Work to complete — Copy every line of text in the rows below word for word, without any changes.

++++ Supplied data

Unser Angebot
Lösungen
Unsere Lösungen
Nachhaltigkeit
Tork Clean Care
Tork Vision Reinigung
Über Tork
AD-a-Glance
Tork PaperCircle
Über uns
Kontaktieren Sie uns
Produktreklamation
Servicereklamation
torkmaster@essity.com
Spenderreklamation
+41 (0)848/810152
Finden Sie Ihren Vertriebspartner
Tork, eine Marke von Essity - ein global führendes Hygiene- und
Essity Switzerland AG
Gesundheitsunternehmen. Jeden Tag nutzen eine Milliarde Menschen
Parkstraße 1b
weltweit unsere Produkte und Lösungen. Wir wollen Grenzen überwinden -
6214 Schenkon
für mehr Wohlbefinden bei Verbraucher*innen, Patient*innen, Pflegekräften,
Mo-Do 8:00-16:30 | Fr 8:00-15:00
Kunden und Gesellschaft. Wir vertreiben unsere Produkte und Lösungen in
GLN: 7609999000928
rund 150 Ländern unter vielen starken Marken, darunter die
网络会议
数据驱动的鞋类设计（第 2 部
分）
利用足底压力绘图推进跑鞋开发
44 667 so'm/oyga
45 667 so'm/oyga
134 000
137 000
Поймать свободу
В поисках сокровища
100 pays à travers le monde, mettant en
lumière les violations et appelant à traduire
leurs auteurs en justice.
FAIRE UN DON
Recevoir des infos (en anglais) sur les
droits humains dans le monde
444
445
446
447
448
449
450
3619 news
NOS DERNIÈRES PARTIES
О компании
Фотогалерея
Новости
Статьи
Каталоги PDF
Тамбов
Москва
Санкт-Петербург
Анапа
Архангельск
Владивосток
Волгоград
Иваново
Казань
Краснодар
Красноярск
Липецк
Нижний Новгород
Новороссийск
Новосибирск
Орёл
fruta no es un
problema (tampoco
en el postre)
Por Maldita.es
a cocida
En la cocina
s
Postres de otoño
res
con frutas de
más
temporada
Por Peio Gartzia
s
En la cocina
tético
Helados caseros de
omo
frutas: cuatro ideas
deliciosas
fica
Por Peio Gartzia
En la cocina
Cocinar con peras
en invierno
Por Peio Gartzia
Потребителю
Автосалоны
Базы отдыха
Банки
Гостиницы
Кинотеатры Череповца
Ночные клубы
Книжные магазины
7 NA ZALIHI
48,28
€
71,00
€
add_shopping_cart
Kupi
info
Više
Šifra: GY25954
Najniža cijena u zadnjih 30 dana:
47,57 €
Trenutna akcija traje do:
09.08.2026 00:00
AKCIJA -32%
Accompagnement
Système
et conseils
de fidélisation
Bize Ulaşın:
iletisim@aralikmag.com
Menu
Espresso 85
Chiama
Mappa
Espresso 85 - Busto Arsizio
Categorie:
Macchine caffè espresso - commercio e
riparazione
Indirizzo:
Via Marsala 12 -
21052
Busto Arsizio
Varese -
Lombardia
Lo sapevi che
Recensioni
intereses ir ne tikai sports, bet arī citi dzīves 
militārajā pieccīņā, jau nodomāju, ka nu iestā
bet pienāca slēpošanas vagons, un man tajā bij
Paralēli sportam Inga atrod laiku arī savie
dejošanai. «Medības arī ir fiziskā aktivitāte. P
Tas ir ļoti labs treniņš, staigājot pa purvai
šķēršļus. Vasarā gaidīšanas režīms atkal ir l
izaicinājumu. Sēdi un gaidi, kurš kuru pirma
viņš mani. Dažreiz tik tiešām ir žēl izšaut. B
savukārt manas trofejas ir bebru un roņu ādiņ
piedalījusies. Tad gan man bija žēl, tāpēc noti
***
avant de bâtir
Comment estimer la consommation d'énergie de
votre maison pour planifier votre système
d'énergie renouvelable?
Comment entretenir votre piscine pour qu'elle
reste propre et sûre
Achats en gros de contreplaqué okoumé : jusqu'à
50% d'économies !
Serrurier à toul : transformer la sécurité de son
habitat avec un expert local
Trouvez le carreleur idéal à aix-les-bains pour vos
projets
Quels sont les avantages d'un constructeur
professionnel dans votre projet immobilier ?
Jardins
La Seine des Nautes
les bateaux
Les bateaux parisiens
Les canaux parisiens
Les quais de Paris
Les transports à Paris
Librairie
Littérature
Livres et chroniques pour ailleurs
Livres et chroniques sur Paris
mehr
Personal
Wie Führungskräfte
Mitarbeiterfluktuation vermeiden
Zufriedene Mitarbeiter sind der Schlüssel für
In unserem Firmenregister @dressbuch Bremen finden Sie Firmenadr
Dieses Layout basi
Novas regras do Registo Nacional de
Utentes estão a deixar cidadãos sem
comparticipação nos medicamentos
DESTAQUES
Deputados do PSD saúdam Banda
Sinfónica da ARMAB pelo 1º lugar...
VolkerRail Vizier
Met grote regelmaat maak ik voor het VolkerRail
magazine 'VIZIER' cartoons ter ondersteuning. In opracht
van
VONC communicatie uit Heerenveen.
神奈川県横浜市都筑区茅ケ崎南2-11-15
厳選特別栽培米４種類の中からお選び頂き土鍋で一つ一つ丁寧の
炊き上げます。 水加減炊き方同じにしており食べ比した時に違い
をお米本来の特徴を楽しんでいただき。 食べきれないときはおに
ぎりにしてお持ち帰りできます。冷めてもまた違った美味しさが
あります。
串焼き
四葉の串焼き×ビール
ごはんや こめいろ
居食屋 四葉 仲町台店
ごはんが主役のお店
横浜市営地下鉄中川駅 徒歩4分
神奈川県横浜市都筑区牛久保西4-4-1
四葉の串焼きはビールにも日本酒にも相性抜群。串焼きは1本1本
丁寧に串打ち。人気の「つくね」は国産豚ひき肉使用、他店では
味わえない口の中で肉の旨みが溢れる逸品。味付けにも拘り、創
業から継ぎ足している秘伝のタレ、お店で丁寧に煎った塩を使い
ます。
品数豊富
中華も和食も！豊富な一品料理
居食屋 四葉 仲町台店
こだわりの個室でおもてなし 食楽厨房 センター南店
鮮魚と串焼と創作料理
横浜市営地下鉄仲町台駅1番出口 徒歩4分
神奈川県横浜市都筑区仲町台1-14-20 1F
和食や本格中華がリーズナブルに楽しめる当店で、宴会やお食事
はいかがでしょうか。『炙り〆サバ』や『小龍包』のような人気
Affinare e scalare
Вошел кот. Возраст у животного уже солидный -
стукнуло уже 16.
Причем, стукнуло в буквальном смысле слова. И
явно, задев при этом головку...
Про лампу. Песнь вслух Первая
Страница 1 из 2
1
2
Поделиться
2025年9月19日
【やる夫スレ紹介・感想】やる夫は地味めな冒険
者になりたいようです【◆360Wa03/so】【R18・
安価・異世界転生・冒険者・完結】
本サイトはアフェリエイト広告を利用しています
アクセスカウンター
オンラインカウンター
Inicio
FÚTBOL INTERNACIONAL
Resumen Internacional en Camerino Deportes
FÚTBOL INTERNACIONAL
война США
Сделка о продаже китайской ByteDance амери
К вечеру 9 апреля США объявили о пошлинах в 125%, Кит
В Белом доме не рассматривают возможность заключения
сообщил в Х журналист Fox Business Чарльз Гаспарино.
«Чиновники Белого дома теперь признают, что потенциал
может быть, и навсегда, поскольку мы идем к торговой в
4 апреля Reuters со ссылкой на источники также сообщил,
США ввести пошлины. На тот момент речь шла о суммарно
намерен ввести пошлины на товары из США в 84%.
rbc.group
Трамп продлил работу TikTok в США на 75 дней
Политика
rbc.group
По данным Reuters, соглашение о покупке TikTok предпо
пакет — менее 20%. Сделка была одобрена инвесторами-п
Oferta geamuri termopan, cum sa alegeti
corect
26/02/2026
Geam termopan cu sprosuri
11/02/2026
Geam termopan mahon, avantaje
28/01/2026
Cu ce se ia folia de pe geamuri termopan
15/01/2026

++++++++

Answer area —
Unser Angebot
Lösungen
Unsere Lösungen
Nachhaltigkeit
Tork Clean Care
Tork Vision Reinigung
Über Tork
AD-a-Glance
Tork PaperCircle
Über uns
Kontaktieren Sie uns
Produktreklamation
Servicereklamation
torkmaster@essity.com
Spenderreklamation
+41 (0)848/810152
Finden Sie Ihren Vertriebspartner
Tork, eine Marke von Essity - ein global führendes Hygiene- und
Essity Switzerland AG
Gesundheitsunternehmen. Jeden Tag nutzen eine Milliarde Menschen
Parkstraße 1b
weltweit unsere Produkte und Lösungen. Wir wollen Grenzen überwinden -
6214 Schenkon
für mehr Wohlbefinden bei Verbraucher*innen, Patient*innen, Pflegekräften,
Mo-Do 8:00-16:30 | Fr 8:00-15:00
Kunden und Gesellschaft. Wir vertreiben unsere Produkte und Lösungen in
GLN: 7609999000928
rund 150 Ländern unter vielen starken Marken, darunter die
网络会议
数据驱动的鞋类设计（第 2 部
分）
利用足底压力绘图推进跑鞋开发
44 667 so'm/oyga
45 667 so'm/oyga
134 000
137 000
Поймать свободу
В поисках сокровища
100 pays à travers le monde, mettant en
lumière les violations et appelant à traduire
leurs auteurs en justice.
FAIRE UN DON
Recevoir des infos (en anglais) sur les
droits humains dans le monde
444
445
446
447
448
449
450
3619 news
NOS DERNIÈRES PARTIES
О компании
Фотогалерея
Новости
Статьи
Каталоги PDF
Тамбов
Москва
Санкт-Петербург
Анапа
Архангельск
Владивосток
Волгоград
Иваново
Казань
Краснодар
Красноярск
Липецк
Нижний Новгород
Новороссийск
Новосибирск
Орёл
fruta no es un
problema (tampoco
en el postre)
Por Maldita.es
a cocida
En la cocina
s
Postres de otoño
res
con frutas de
más
temporada
Por Peio Gartzia
s
En la cocina
tético
Helados caseros de
omo
frutas: cuatro ideas
deliciosas
fica
Por Peio Gartzia
En la cocina
Cocinar con peras
en invierno
Por Peio Gartzia
Потребителю
Автосалоны
Базы отдыха
Банки
Гостиницы
Кинотеатры Череповца
Ночные клубы
Книжные магазины
7 NA ZALIHI
48,28
€
71,00
€
add_shopping_cart
Kupi
info
Više
Šifra: GY25954
Najniža cijena u zadnjih 30 dana:
47,57 €
Trenutna akcija traje do:
09.08.2026 00:00
AKCIJA -32%
Accompagnement
Système
et conseils
de fidélisation
Bize Ulaşın:
iletisim@aralikmag.com
Menu
Espresso 85
Chiama
Mappa
Espresso 85 - Busto Arsizio
Categorie:
Macchine caffè espresso - commercio e
riparazione
Indirizzo:
Via Marsala 12 -
21052
Busto Arsizio
Varese -
Lombardia
Lo sapevi che
Recensioni
intereses ir ne tikai sports, bet arī citi dzīves 
militārajā pieccīņā, jau nodomāju, ka nu iestā
bet pienāca slēpošanas vagons, un man tajā bij
Paralēli sportam Inga atrod laiku arī savie
dejošanai. «Medības arī ir fiziskā aktivitāte. P
Tas ir ļoti labs treniņš, staigājot pa purvai
šķēršļus. Vasarā gaidīšanas režīms atkal ir l
izaicinājumu. Sēdi un gaidi, kurš kuru pirma
viņš mani. Dažreiz tik tiešām ir žēl izšaut. B
savukārt manas trofejas ir bebru un roņu ādiņ
piedalījusies. Tad gan man bija žēl, tāpēc noti
***
avant de bâtir
Comment estimer la consommation d'énergie de
votre maison pour planifier votre système
d'énergie renouvelable?
Comment entretenir votre piscine pour qu'elle
reste propre et sûre
Achats en gros de contreplaqué okoumé : jusqu'à
50% d'économies !
Serrurier à toul : transformer la sécurité de son
habitat avec un expert local
Trouvez le carreleur idéal à aix-les-bains pour vos
projets
Quels sont les avantages d'un constructeur
professionnel dans votre projet immobilier ?
Jardins
La Seine des Nautes
les bateaux
Les bateaux parisiens
Les canaux parisiens
Les quais de Paris
Les transports à Paris
Librairie
Littérature
Livres et chroniques pour ailleurs
Livres et chroniques sur Paris
mehr
Personal
Wie Führungskräfte
Mitarbeiterfluktuation vermeiden
Zufriedene Mitarbeiter sind der Schlüssel für
In unserem Firmenregister @dressbuch Bremen finden Sie Firmenadr
Dieses Layout basi
Novas regras do Registo Nacional de
Utentes estão a deixar cidadãos sem
comparticipação nos medicamentos
DESTAQUES
Deputados do PSD saúdam Banda
Sinfónica da ARMAB pelo 1º lugar...
VolkerRail Vizier
Met grote regelmaat maak ik voor het VolkerRail
magazine 'VIZIER' cartoons ter ondersteuning. In opracht
van
VONC communicatie uit Heerenveen.
神奈川県横浜市都筑区茅ケ崎南2-11-15
厳選特別栽培米４種類の中からお選び頂き土鍋で一つ一つ丁寧の
炊き上げます。 水加減炊き方同じにしており食べ比した時に違い
をお米本来の特徴を楽しんでいただき。 食べきれないときはおに
ぎりにしてお持ち帰りできます。冷めてもまた違った美味しさが
あります。
串焼き
四葉の串焼き×ビール
ごはんや こめいろ
居食屋 四葉 仲町台店
ごはんが主役のお店
横浜市営地下鉄中川駅 徒歩4分
神奈川県横浜市都筑区牛久保西4-4-1
四葉の串焼きはビールにも日本酒にも相性抜群。串焼きは1本1本
丁寧に串打ち。人気の「つくね」は国産豚ひき肉使用、他店では
味わえない口の中で肉の旨みが溢れる逸品。味付けにも拘り、創
業から継ぎ足している秘伝のタレ、お店で丁寧に煎った塩を使い
ます。
品数豊富
中華も和食も！豊富な一品料理
居食屋 四葉 仲町台店
こだわりの個室でおもてなし 食楽厨房 センター南店
鮮魚と串焼と創作料理
横浜市営地下鉄仲町台駅1番出口 徒歩4分
神奈川県横浜市都筑区仲町台1-14-20 1F
和食や本格中華がリーズナブルに楽しめる当店で、宴会やお食事
はいかがでしょうか。『炙り〆サバ』や『小龍包』のような人気
Affinare e scalare
Вошел кот. Возраст у животного уже солидный -
стукнуло уже 16.
Причем, стукнуло в буквальном смысле слова. И
явно, задев при этом головку...
Про лампу. Песнь вслух Первая
Страница 1 из 2
1
2
Поделиться
2025年9月19日
【やる夫スレ紹介・感想】やる夫は地味めな冒険
者になりたいようです【◆360Wa03/so】【R18・
安価・異世界転生・冒険者・完結】
本サイトはアフェリエイト広告を利用しています
アクセスカウンター
オンラインカウンター
Inicio
FÚTBOL INTERNACIONAL
Resumen Internacional en Camerino Deportes
FÚTBOL INTERNACIONAL
война США
Сделка о продаже китайской ByteDance амери
К вечеру 9 апреля США объявили о пошлинах в 125%, Кит
В Белом доме не рассматривают возможность заключения
сообщил в Х журналист Fox Business Чарльз Гаспарино.
«Чиновники Белого дома теперь признают, что потенциал
может быть, и навсегда, поскольку мы идем к торговой в
4 апреля Reuters со ссылкой на источники также сообщил,
США ввести пошлины. На тот момент речь шла о суммарно
намерен ввести пошлины на товары из США в 84%.
rbc.group
Трамп продлил работу TikTok в США на 75 дней
Политика
rbc.group
По данным Reuters, соглашение о покупке TikTok предпо
пакет — менее 20%. Сделка была одобрена инвесторами-п
Oferta geamuri termopan, cum sa alegeti
corect
26/02/2026
Geam termopan cu sprosuri
11/02/2026
Geam termopan mahon, avantaje
28/01/2026
Cu ce se ia folia de pe geamuri termopan
15/01/2026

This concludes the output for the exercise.